The company was founded in 1984 and has a market cap of $6.5 billion. Although it might seem that wristwatches are virtual dinosaurs, an unexpected fashion wave has revived them.

Fossil licenses and markets a number of watch brands, including Armani, Michael Kors, DKNY, Burberry, and Adidas.

Fossil sells all these brands through a variety of channels, from department stores like Nordstrom and Neiman Marcus to discounters like Walmart and Target. It also sells through specialty watch, jewelry, and retail stores, and it operates 364 company-owned retail stores.

It recently hit its highest price in 12 months ($105), and analysts are looking for it to go higher. The company reported strong first-quarter results that included a 30% earnings surprise. Revenue for the period was up 37% from last year, to $537 million.

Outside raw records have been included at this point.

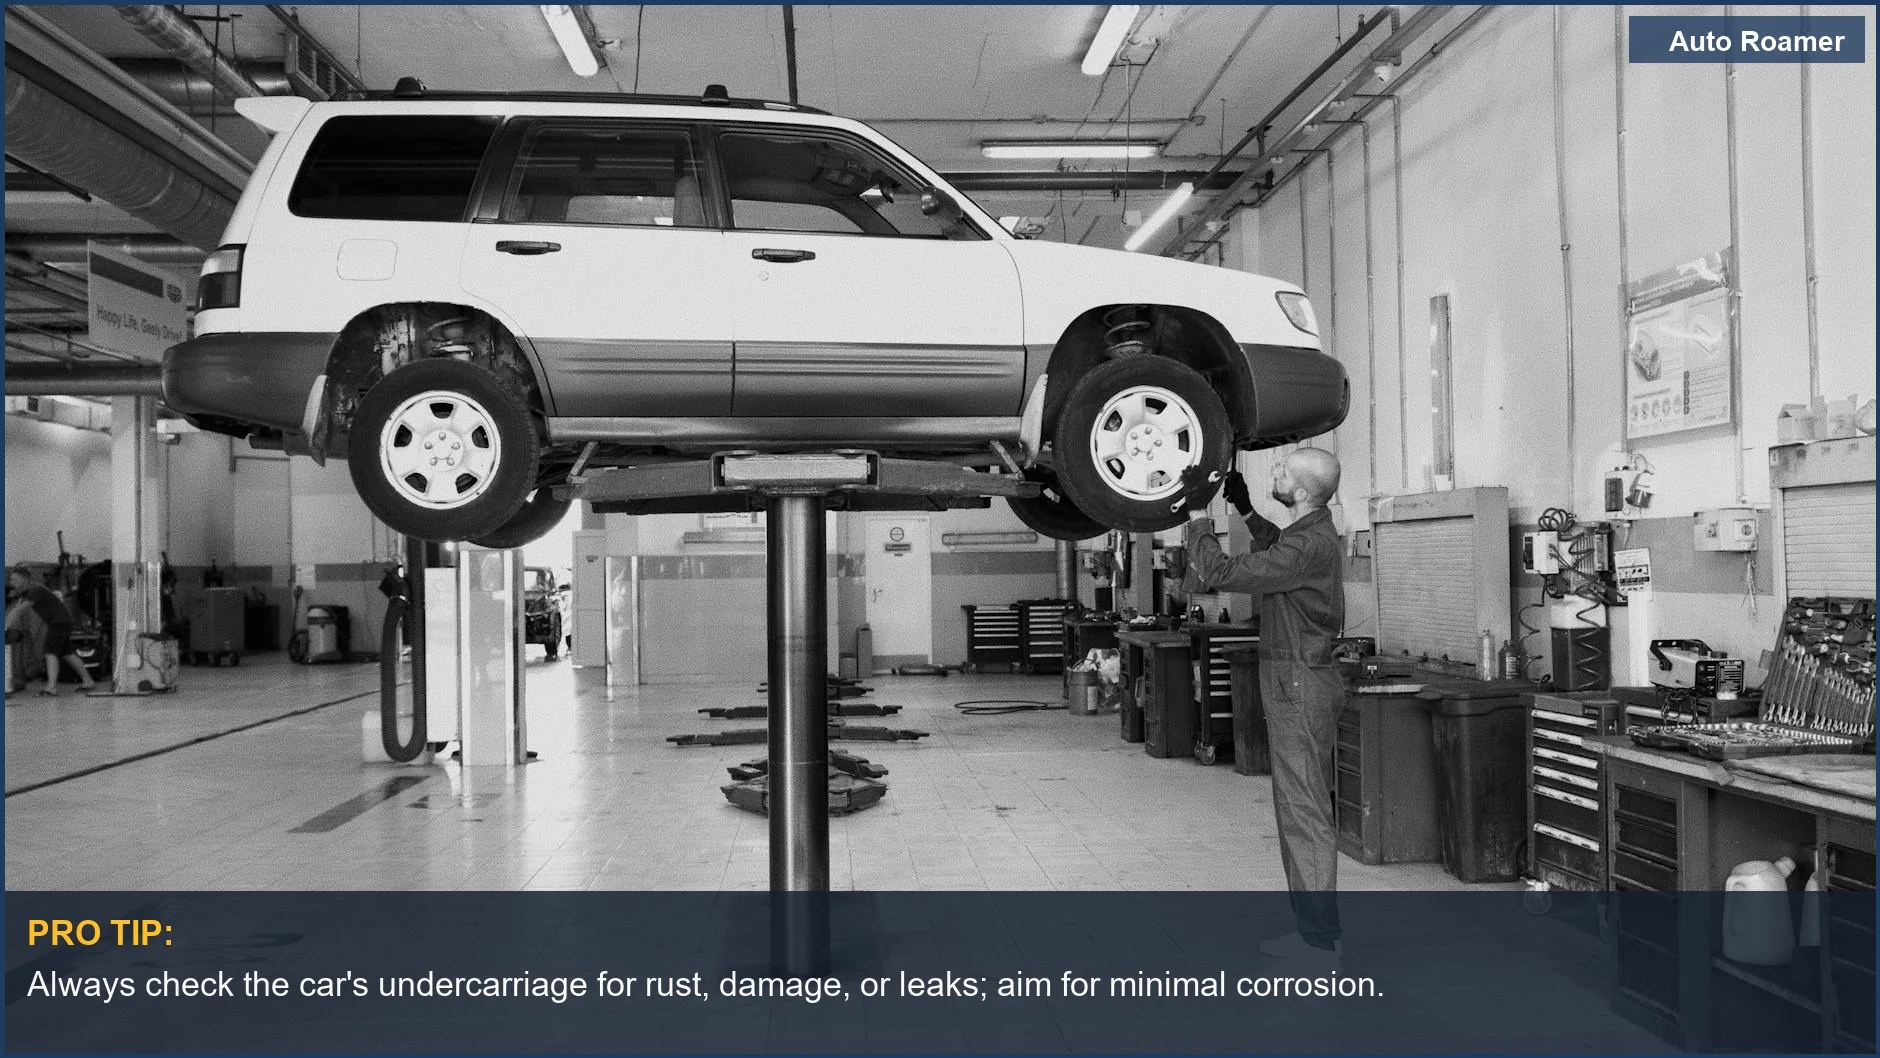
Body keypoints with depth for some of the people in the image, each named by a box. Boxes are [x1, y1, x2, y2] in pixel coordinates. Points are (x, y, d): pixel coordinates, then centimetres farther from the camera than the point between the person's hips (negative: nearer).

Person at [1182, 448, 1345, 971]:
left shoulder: (1308, 546, -22)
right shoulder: (1315, 533, 9)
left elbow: (1216, 574, -22)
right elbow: (1275, 551, 34)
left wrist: (1198, 514, -10)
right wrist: (1245, 510, 23)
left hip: (1300, 684, -10)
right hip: (1300, 680, 10)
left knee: (1304, 814, -5)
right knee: (1302, 810, 15)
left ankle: (1320, 942, 1)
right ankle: (1316, 927, 24)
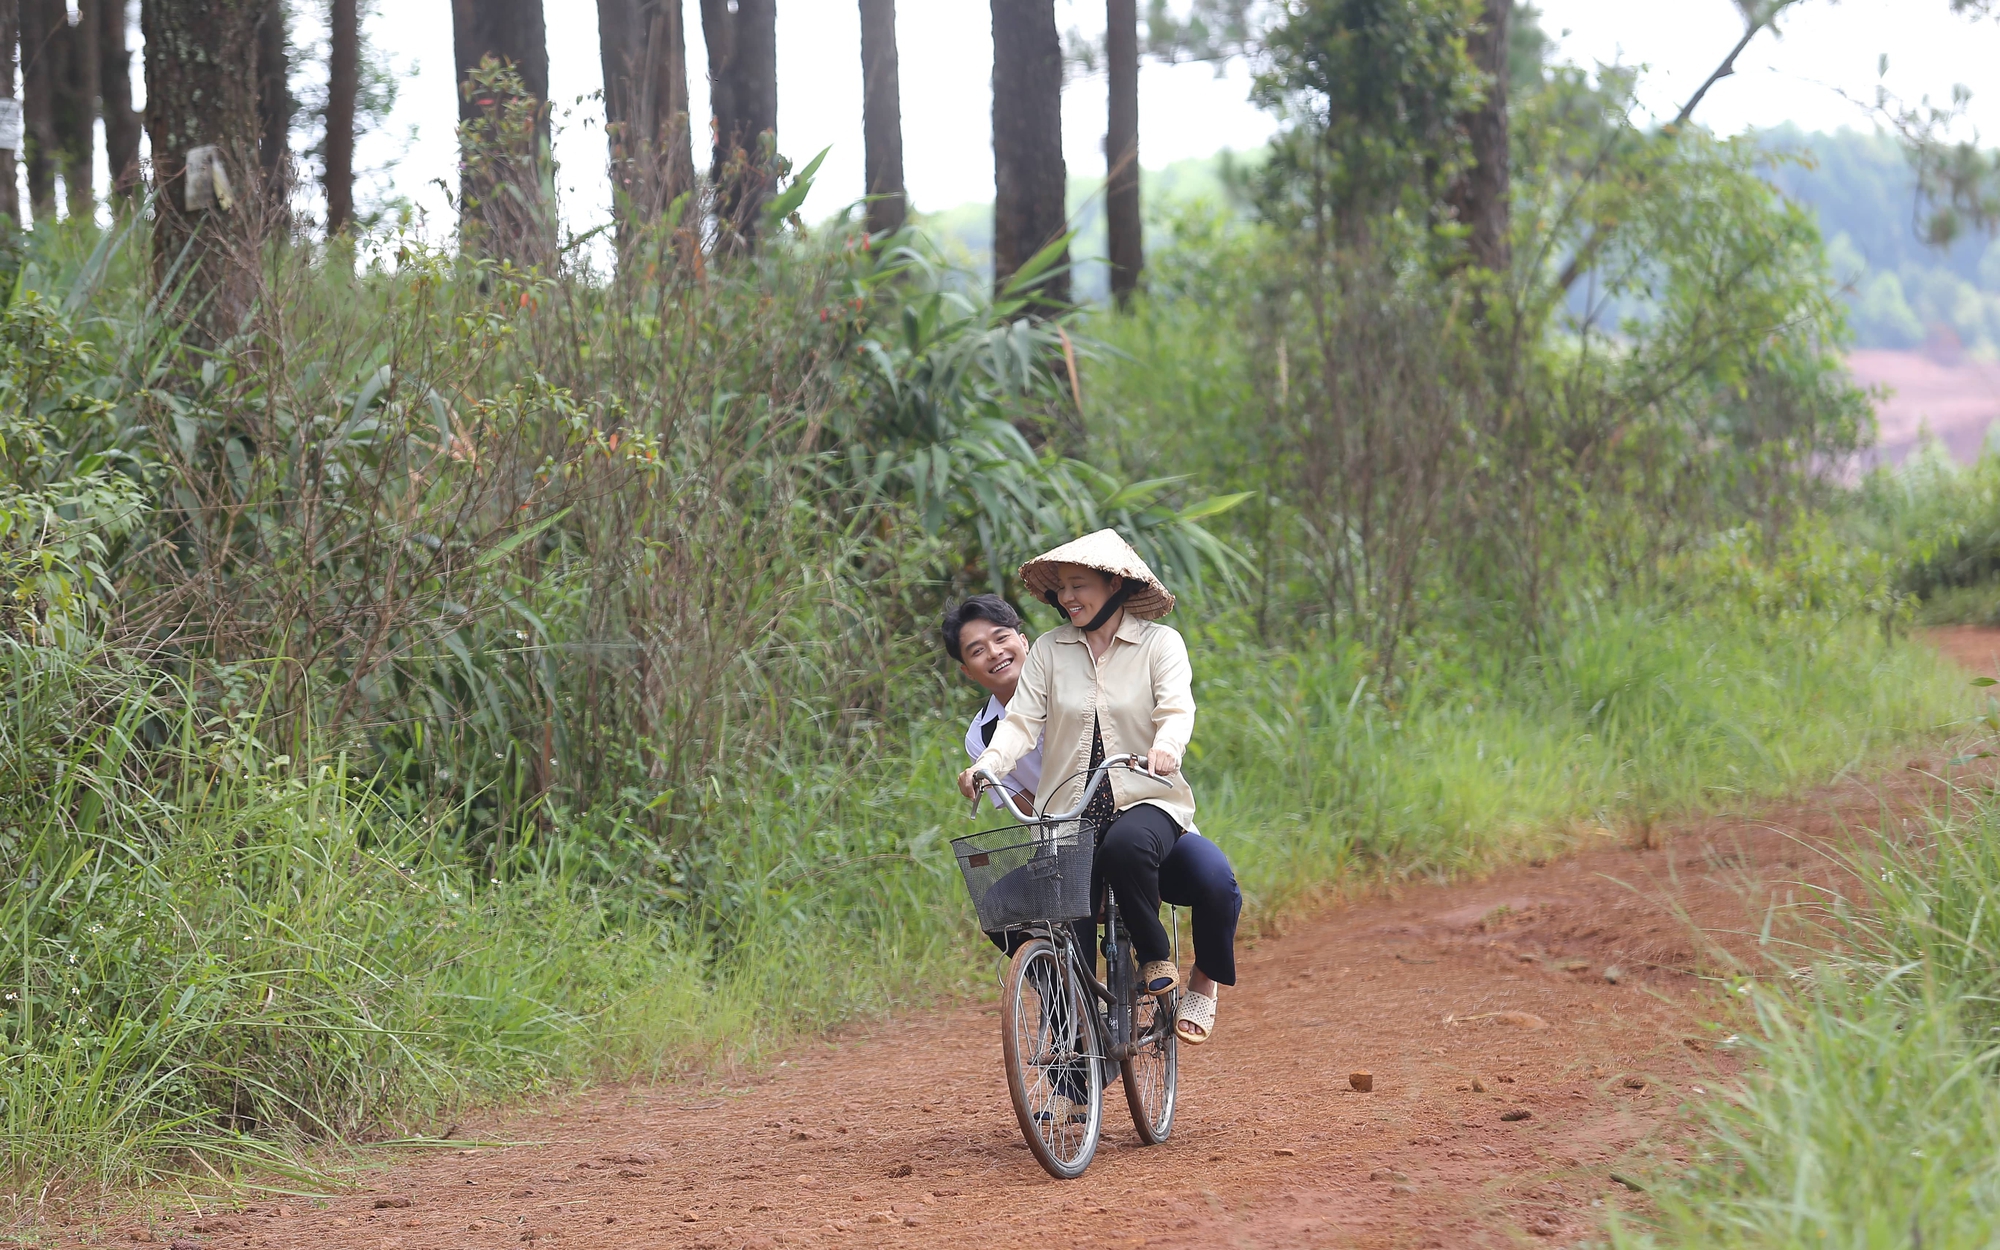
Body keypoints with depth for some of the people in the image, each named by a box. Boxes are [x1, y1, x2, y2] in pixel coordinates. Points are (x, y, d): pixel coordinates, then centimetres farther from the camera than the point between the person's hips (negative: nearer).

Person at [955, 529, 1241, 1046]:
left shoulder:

The good quarter was led by an impressive showing in watch sales, jumping 44% from last year to $113 million. Fossil also showcased strong geographic diversity, with both North American and Europe wholesale shipments up 34% from last year.

Management has reduced its shares outstanding by 6.1% in the last 12 months.

NEXT: Signs Point to a Clean Bill of Health


Signs Point to a Clean Bill of Health
Aetna Inc. (AET) is one of the nation's leading diversified health-care benefits companies, serving more than 33 million people. Aetna offers a broad range of traditional and consumer-directed health insurance products and related services.

The company had 17.8 million people enrolled in health-insurance plans at the end of the first quarter.

This month, Aetna announced it was buying Genworth Financial’s Continental Life Insurance for about $290 million. Continental Life's business includes Medicare supplement insurance, accident and health coverage, and some coverage for funeral services and other financial expenses.

This is a growth opportunity for Aetna, which has about 10,000 Medicare supplement customers; it will add roughly 145,000 members with the deal. Aetna said Medicare supplement coverage is expected to grow fast in the coming years, as baby boomers reach age 65 and become eligible for Medicare.

Aetna has been a robust repurchaser for many years, with the most recent announcement in May of plans to buy back another $750 million. In the last 12 months, management has reduced shares outstanding by 10.7%.